** Page extract follows **

By putting it in aperture priority mode, you can let the camera choose the optimum shutter speed while guaranteeing that the aperture stays at what you set (presumably the highest - f/1.8)
In order to make sure the shutter speed the camera selects for you isn't too slow and causes blurriness, boost up your ISO to as high a value as acceptable (acceptable is subjective here).
Maybe he just assumes (like most people) that flash is just another light source for when there's not enough light.
Yet the pop up flash in your DSLR was never meant as a light source like studio lamps. It's there so you can use it as a fill flash[1]. And it does this job pretty well.
Disagree. My first SLR (and still my only "really good" camera) is a well-used original Canon Digital Rebel with 18-55 kit lens that I bought off a friend for $100, then added some accessories and a 50mm lens. My entire setup cost less than some people spend on lenses or bodies alone, and it's more than I'll ever need.
Going from a P&S to a dSLR was like going from a car with an automatic transmission to one with a stick shift. There's more I have to do myself, but I've also got much more control over the process.
That said, my most famous picture (has won photo competitions, been used as a magazine cover, and as background for lifetime award certificates) was a "lucky shot" I got with a Canon S3-IS point-and-shoot.
People buy DSLRs because they have big sensors. But I suggest buying a compact mirror-less camera like Sony NEX that have big sensor and small size. You can get expensive lenses if you are interested too.
This article is, quite simply, false. DSLR cameras have much superior sensors to consumer end cameras, including smart phones. The sensor makes an enormous difference in the photo; much moreso than the lens. Heck, I would be a 5D Mk III for the ISO improvements alone, forget the lenses. Unless you're doing something special that requires (a) zoom or (b) wide angle, the kit lens will do you just fine.
This guy is either a gearophile elitist or he's making referral money on those "pancake" lenses and the others he is casually "recommending".

** End of Page extract **
** Data for review follows **

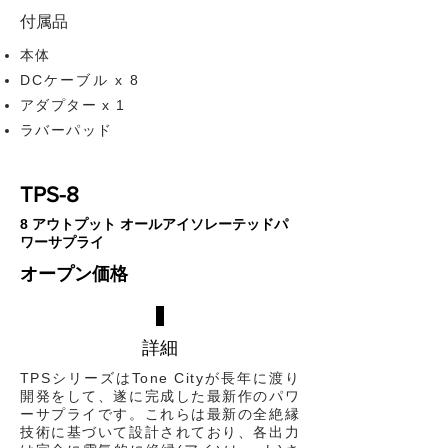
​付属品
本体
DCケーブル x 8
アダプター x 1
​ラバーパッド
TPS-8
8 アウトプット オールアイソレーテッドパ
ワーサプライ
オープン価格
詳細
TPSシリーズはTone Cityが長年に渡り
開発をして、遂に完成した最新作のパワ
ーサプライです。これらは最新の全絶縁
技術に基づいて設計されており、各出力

** End of Data for review **
** Data for review follows **

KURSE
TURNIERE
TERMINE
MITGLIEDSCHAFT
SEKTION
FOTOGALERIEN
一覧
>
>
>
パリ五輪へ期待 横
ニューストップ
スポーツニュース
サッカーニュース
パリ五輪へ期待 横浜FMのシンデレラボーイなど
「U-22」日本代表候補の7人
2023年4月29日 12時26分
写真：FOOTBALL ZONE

** End of Data for review **

> [Questions to answer]
A. Repeat the camera comments above word for word, in full.
B. Pick out every line of the rows above that contains the string "パリ五輪へ期待".

> [Answers provided]
A.
By putting it in aperture priority mode, you can let the camera choose the optimum shutter speed while guaranteeing that the aperture stays at what you set (presumably the highest - f/1.8)
In order to make sure the shutter speed the camera selects for you isn't too slow and causes blurriness, boost up your ISO to as high a value as acceptable (acceptable is subjective here).
Maybe he just assumes (like most people) that flash is just another light source for when there's not enough light.
Yet the pop up flash in your DSLR was never meant as a light source like studio lamps. It's there so you can use it as a fill flash[1]. And it does this job pretty well.
Disagree. My first SLR (and still my only "really good" camera) is a well-used original Canon Digital Rebel with 18-55 kit lens that I bought off a friend for $100, then added some accessories and a 50mm lens. My entire setup cost less than some people spend on lenses or bodies alone, and it's more than I'll ever need.
Going from a P&S to a dSLR was like going from a car with an automatic transmission to one with a stick shift. There's more I have to do myself, but I've also got much more control over the process.
That said, my most famous picture (has won photo competitions, been used as a magazine cover, and as background for lifetime award certificates) was a "lucky shot" I got with a Canon S3-IS point-and-shoot.
People buy DSLRs because they have big sensors. But I suggest buying a compact mirror-less camera like Sony NEX that have big sensor and small size. You can get expensive lenses if you are interested too.
This article is, quite simply, false. DSLR cameras have much superior sensors to consumer end cameras, including smart phones. The sensor makes an enormous difference in the photo; much moreso than the lens. Heck, I would be a 5D Mk III for the ISO improvements alone, forget the lenses. Unless you're doing something special that requires (a) zoom or (b) wide angle, the kit lens will do you just fine.
This guy is either a gearophile elitist or he's making referral money on those "pancake" lenses and the others he is casually "recommending".

B.
パリ五輪へ期待 横
パリ五輪へ期待 横浜FMのシンデレラボーイなど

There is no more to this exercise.